Generate and plot some sample data.

params = [
    (150, 10, 0.7),
    (200, 20, 0.3)
]

no_samples = 1000
dist = [np.random.normal(mu, sigma, math.floor(mixing_prob * no_samples)) for (mu, sigma, mixing_prob) in params]
xs = np.array([item for sublist in dist for item in sublist])
sb.distplot(xs)
<matplotlib.axes._subplots.AxesSubplot at 0x7f23e3d327b8>

png

Use catetorical variable to model assignment to cluster. P represents the mixing probability.

import pymc as pm
p = pm.Uniform("p", 0, 1)
assignment = pm.Categorical("assignment", [p, 1 - p], size = xs.shape[0])

Model stds as uniform on 0 100 and centers as normaly distributed at roughly the peaks we can see in the histogram. Pick precision to be sufficiently vague.

taus = 1.0 / pm.Uniform("stds", 0, 100, size = 2) **2
centers = pm.Normal("centers", [145, 210], [0.01, 0.02], size = 2)
@pm.deterministic
def center_i(assignment=assignment, centers=centers):
    return centers[assignment]

@pm.deterministic
def tau_i(assignment=assignment, taus=taus):
    return taus[assignment]

observations = pm.Normal("obs", center_i, tau_i, value=xs, observed=True)

model = pm.Model([p, assignment, observations, taus, centers])

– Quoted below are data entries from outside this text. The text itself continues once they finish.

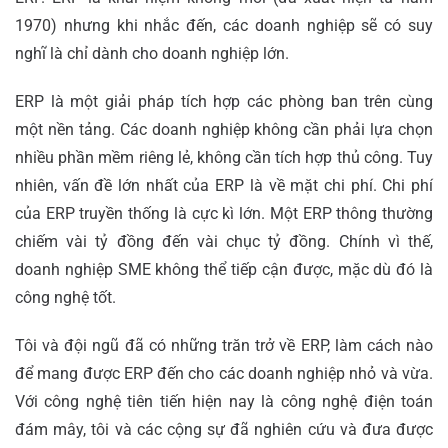
1970) nhưng khi nhắc đến, các doanh nghiệp sẽ có suy
nghĩ là chỉ dành cho doanh nghiệp lớn.
ERP là một giải pháp tích hợp các phòng ban trên cùng
một nền tảng. Các doanh nghiệp không cần phải lựa chọn
nhiều phần mềm riêng lẻ, không cần tích hợp thủ công. Tuy
nhiên, vấn đề lớn nhất của ERP là về mặt chi phí. Chi phí
của ERP truyền thống là cực kì lớn. Một ERP thông thường
chiếm vài tỷ đồng đến vài chục tỷ đồng. Chính vì thế,
doanh nghiệp SME không thể tiếp cận được, mặc dù đó là
công nghệ tốt.
Tôi và đội ngũ đã có những trăn trở về ERP, làm cách nào
để mang được ERP đến cho các doanh nghiệp nhỏ và vừa.
Với công nghệ tiên tiến hiện nay là công nghệ điện toán
đám mây, tôi và các cộng sự đã nghiên cứu và đưa được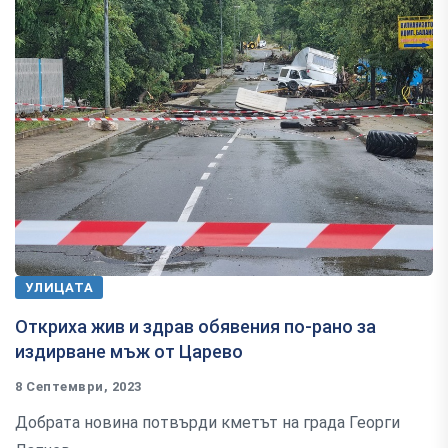
УЛИЦАТА
Откриха жив и здрав обявения по-рано за
издирване мъж от Царево
8 Септември, 2023
Добрата новина потвърди кметът на града Георги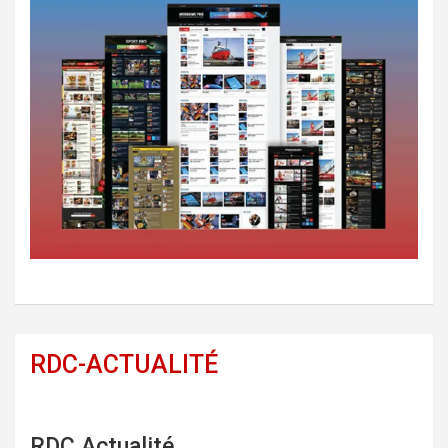
RDC-ACTUALITÉ
RDC Actualité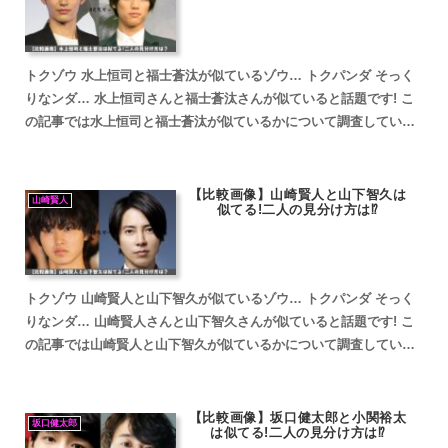
トクゾウ 水上恒司と福士蒼汰が似ているゾウ… トクパンダ そっく
りなンダ… 水上恒司さんと福士蒼汰さんが似ていると話題です! こ
の記事では水上恒司と福士蒼汰が似ているかについて調査していき
ます。 水上恒司と福士蒼汰が似ていると話題 トクゾウ...
【比較画像】山崎賢人と山下智久は
山崎賢人
似てる!二人の見分け方は⁉
トクゾウ 山崎賢人と山下智久が似ているゾウ… トクパンダ そっく
りなンダ… 山崎賢人さんと山下智久さんが似ていると話題です! こ
の記事では山崎賢人と山下智久が似ているかについて調査していき
ます。 山崎賢人と山下智久が似ていると話題 山崎賢人...
【比較画像】坂口健太郎と小関裕太
坂口健太郎
は似てる!二人の見分け方は⁉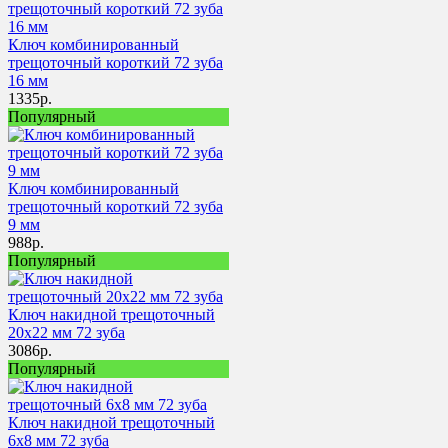
Ключ комбинированный
трещоточный короткий 72 зуба
16 мм
1335
р.
Популярный
Ключ комбинированный
трещоточный короткий 72 зуба
9 мм
988
р.
Популярный
Ключ накидной трещоточный
20х22 мм 72 зуба
3086
р.
Популярный
Ключ накидной трещоточный
6х8 мм 72 зуба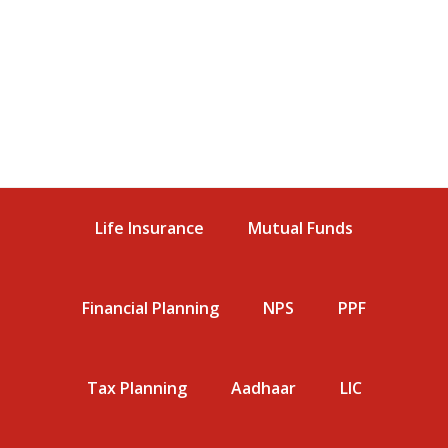
Life Insurance
Mutual Funds
Financial Planning
NPS
PPF
Tax Planning
Aadhaar
LIC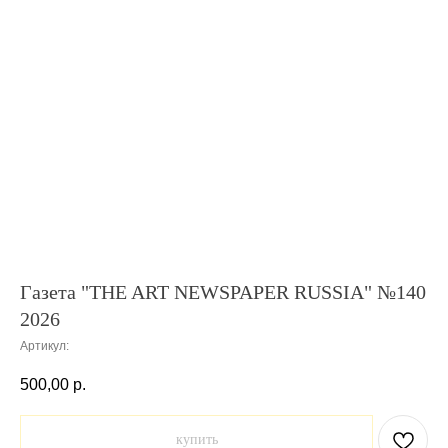
Газета "THE ART NEWSPAPER RUSSIA" №140
2026
Артикул:
500,00
р.
купить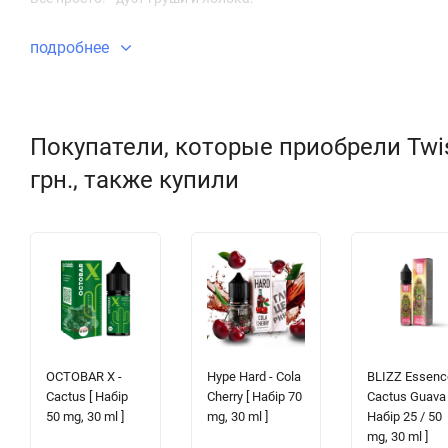
подробнее
Покупатели, которые приобрели Twist
грн., также купили
OCTOBAR X -
Hype Hard - Cola
BLIZZ Essenc
Cactus [ Набір
Cherry [ Набір 70
Cactus Guava 
50 mg, 30 ml ]
mg, 30 ml ]
Набір 25 / 50
mg, 30 ml ]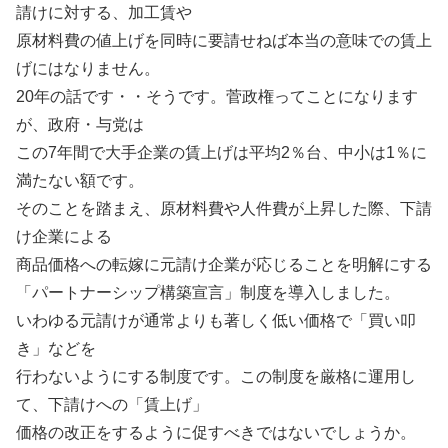
請けに対する、加工賃や
原材料費の値上げを同時に要請せねば本当の意味での賃上
げにはなりません。
20年の話です・・そうです。菅政権ってことになります
が、政府・与党は
この7年間で大手企業の賃上げは平均2％台、中小は1％に
満たない額です。
そのことを踏まえ、原材料費や人件費が上昇した際、下請
け企業による
商品価格への転嫁に元請け企業が応じることを明解にする
「パートナーシップ構築宣言」制度を導入しました。
いわゆる元請けが通常よりも著しく低い価格で「買い叩
き」などを
行わないようにする制度です。この制度を厳格に運用し
て、下請けへの「賃上げ」
価格の改正をするように促すべきではないでしょうか。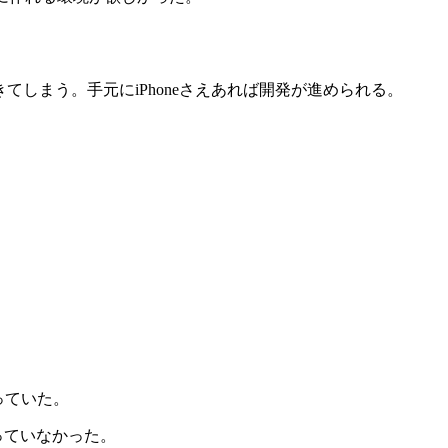
トで指示できてしまう。手元にiPhoneさえあれば開発が進められる。
っていた。
は思っていなかった。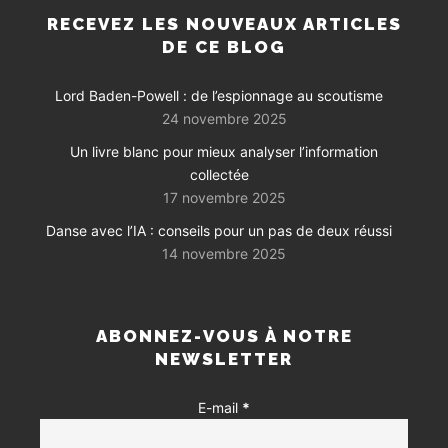
RECEVEZ LES NOUVEAUX ARTICLES
DE CE BLOG
Lord Baden-Powell : de l’espionnage au scoutisme
24 novembre 2025
Un livre blanc pour mieux analyser l’information
collectée
17 novembre 2025
Danse avec l’IA : conseils pour un pas de deux réussi
14 novembre 2025
ABONNEZ-VOUS À NOTRE
NEWSLETTER
E-mail
*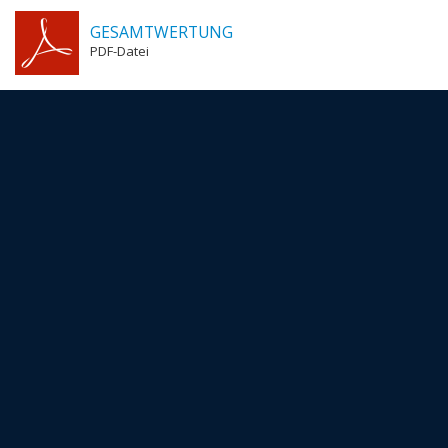
GESAMTWERTUNG
PDF-Datei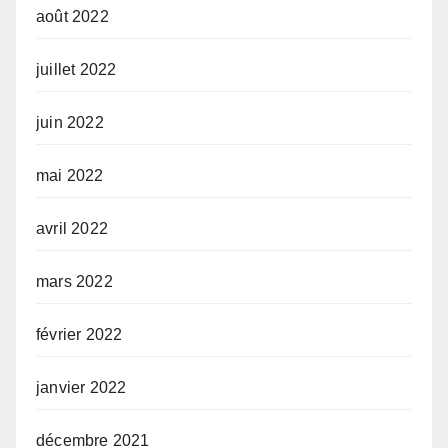
août 2022
juillet 2022
juin 2022
mai 2022
avril 2022
mars 2022
février 2022
janvier 2022
décembre 2021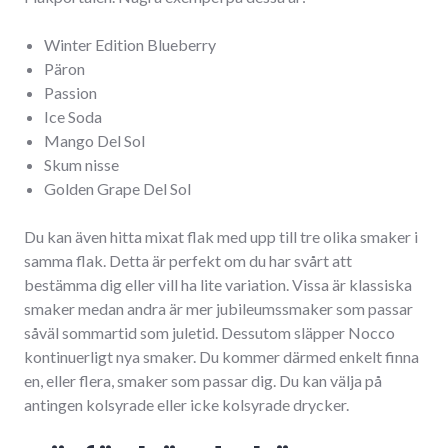
Winter Edition Blueberry
Päron
Passion
Ice Soda
Mango Del Sol
Skum nisse
Golden Grape Del Sol
Du kan även hitta mixat flak med upp till tre olika smaker i
samma flak. Detta är perfekt om du har svårt att
bestämma dig eller vill ha lite variation. Vissa är klassiska
smaker medan andra är mer jubileumssmaker som passar
såväl sommartid som juletid. Dessutom släpper Nocco
kontinuerligt nya smaker. Du kommer därmed enkelt finna
en, eller flera, smaker som passar dig. Du kan välja på
antingen kolsyrade eller icke kolsyrade drycker.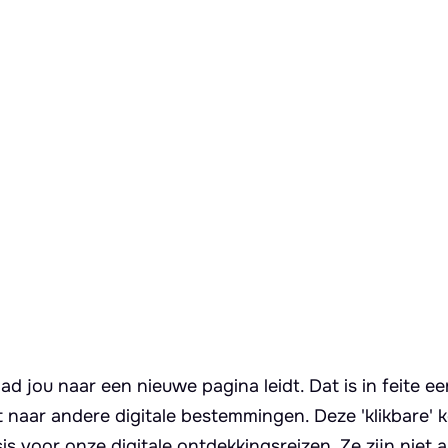
d jou naar een nieuwe pagina leidt. Dat is in feite ee
t naar andere digitale bestemmingen. Deze 'klikbare' 
s voor onze digitale ontdekkingsreizen. Ze zijn niet a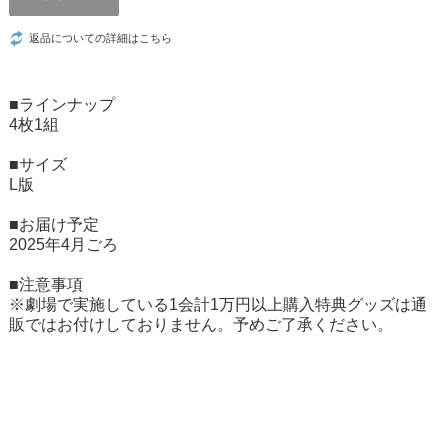
返品についての詳細はこちら
■ラインナップ
4枚1組
■サイズ
L版
■お届け予定
2025年4月ごろ
■注意事項
※劇場で実施している1会計1万円以上購入特典グッズは通
販ではお付けしておりません。予めご了承ください。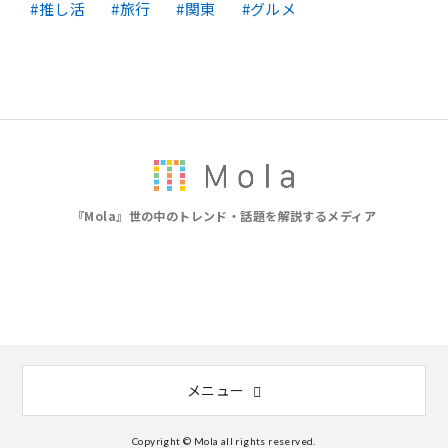
推し活
旅行
関東
グルメ
『Mola』世の中のトレンド・話題を解説するメディア
メニュー
Copyright © Mola all rights reserved.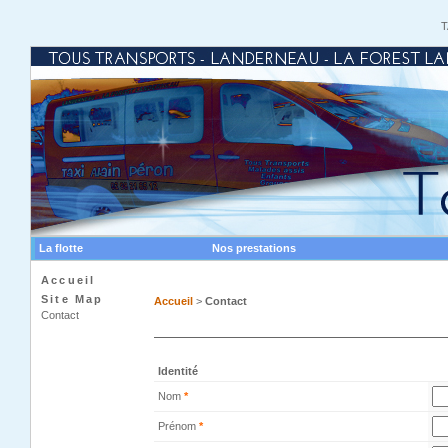
T
La flotte
Nos prestations
Accueil
Site Map
Accueil
>
Contact
Contact
Identité
Nom
*
Prénom
*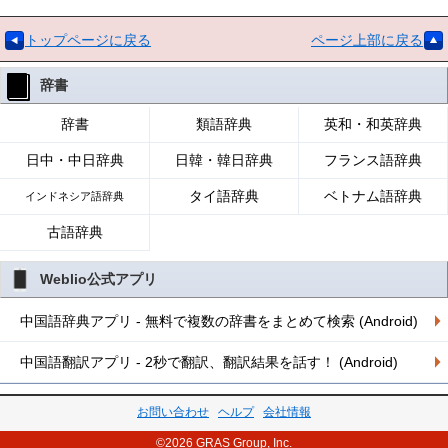
トップページに戻る
ページ上部に戻る
辞書
辞書
類語辞典
英和・和英辞典
日中・中日辞典
日韓・韓日辞典
フランス語辞典
タイ語辞典
ベトナム語辞典
インドネシア語辞典
古語辞典
Weblio公式アプリ
中国語辞典アプリ - 無料で複数の辞書をまとめて検索 (Android)
中国語翻訳アプリ - 2秒で翻訳、翻訳結果を話す！ (Android)
お問い合わせ
ヘルプ
会社情報
©2026 GRAS Group, Inc.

Use MCMC to fit the parameters of the model.

mcmc = pm.MCMC(model)
mcmc.sample(40000, 10000)
mcmc.sample(10000)
 [-----------------100%-----------------] 10000 of 10000 complete in 5.9 sec
pm.Matplot.plot(mcmc)
Plotting p
Plotting centers_0
Plotting centers_1
Plotting stds_0
Plotting stds_1

png

png

png

#print(mcmc.stats())
#mcmc.stats()['stds']['95% HPD interval']
center_trace = mcmc.trace("centers")[:]

centers = [['Center 1', x] for x in center_trace[:, 0]]
centers += [['Center 2', x] for x in center_trace[:, 1]]

df = pd.DataFrame(data = centers)
df.columns = ['Posterior', 'Value']

g = sb.FacetGrid(df, col= 'Posterior')
g.map(plt.hist, 'Value');

png

std_trace = mcmc.trace("stds")[:]

stds = [['Std 1', x] for x in std_trace[:, 0]]
stds += [['Std 2', x] for x in std_trace[:, 1]]

df = pd.DataFrame(data = stds)
df.columns = ['Std', 'Value']

g = sb.FacetGrid(df, col= 'Std')
g.map(plt.hist, 'Value');

png

Use SciKit learn’s Gaussian Mixture Model to compare results.

from sklearn import mixture

xs1= np.array([[x] for x in xs])
m = mixture.GMM(2).fit(xs1)

m.means_
array([[ 199.04754288],
       [ 150.20537679]])
m.covars_ ** 0.5
array([[ 20.8382151 ],
       [  9.98902017]])

The GMM model corresponds well to the PyMC model.

MCMC didn’t scale very well with more observed data, this was probably due to the low acceptance rate of the categorical variable. The model was sensitive to the priors on the center variables, particulary the precision parameter.